(SOURCE DATA begins)

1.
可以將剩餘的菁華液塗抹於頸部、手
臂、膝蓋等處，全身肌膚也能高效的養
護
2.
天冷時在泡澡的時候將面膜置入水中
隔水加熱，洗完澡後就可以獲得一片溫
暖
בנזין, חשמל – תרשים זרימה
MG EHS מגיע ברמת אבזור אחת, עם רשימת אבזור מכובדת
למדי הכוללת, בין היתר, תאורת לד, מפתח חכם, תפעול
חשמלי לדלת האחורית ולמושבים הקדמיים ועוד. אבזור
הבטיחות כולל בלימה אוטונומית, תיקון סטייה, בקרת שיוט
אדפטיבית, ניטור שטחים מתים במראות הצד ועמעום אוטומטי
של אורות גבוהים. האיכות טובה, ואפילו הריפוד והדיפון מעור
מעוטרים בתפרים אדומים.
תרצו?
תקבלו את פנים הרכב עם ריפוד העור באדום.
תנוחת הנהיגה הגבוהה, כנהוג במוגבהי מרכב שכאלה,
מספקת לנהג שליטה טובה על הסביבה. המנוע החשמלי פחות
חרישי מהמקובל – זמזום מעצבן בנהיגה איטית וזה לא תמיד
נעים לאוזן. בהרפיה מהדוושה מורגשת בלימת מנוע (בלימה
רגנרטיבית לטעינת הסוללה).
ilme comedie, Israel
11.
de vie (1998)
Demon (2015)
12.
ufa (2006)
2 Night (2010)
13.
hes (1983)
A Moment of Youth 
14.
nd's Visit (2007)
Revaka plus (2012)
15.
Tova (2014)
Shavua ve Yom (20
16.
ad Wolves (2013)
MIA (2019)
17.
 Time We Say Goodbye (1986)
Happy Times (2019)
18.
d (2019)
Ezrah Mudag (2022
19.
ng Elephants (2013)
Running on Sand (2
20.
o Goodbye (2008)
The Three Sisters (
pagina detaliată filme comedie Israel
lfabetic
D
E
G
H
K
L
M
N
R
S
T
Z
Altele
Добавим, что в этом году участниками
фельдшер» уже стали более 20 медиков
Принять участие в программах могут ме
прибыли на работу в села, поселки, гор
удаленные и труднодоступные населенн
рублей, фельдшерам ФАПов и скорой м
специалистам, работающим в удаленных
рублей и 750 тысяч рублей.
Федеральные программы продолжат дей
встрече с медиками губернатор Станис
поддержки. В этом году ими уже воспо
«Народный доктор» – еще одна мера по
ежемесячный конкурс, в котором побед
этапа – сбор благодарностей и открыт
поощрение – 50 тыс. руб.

(SOURCE DATA ends)

DIRECTIONS. Output the listing above as a Markdown table, from its first line up to and including the line with "תנוחת הנהיגה הגבוהה, כנהוג", with the columns "Row" and "Listing line". Number each row and leave out blank lines.

WRITTEN REPLY.
| Row | Listing line |
|---|---|
| 1 | 1. |
| 2 | 可以將剩餘的菁華液塗抹於頸部、手 |
| 3 | 臂、膝蓋等處，全身肌膚也能高效的養 |
| 4 | 護 |
| 5 | 2. |
| 6 | 天冷時在泡澡的時候將面膜置入水中 |
| 7 | 隔水加熱，洗完澡後就可以獲得一片溫 |
| 8 | 暖 |
| 9 | בנזין, חשמל – תרשים זרימה |
| 10 | MG EHS מגיע ברמת אבזור אחת, עם רשימת אבזור מכובדת |
| 11 | למדי הכוללת, בין היתר, תאורת לד, מפתח חכם, תפעול |
| 12 | חשמלי לדלת האחורית ולמושבים הקדמיים ועוד. אבזור |
| 13 | הבטיחות כולל בלימה אוטונומית, תיקון סטייה, בקרת שיוט |
| 14 | אדפטיבית, ניטור שטחים מתים במראות הצד ועמעום אוטומטי |
| 15 | של אורות גבוהים. האיכות טובה, ואפילו הריפוד והדיפון מעור |
| 16 | מעוטרים בתפרים אדומים. |
| 17 | תרצו? |
| 18 | תקבלו את פנים הרכב עם ריפוד העור באדום. |
| 19 | תנוחת הנהיגה הגבוהה, כנהוג במוגבהי מרכב שכאלה, |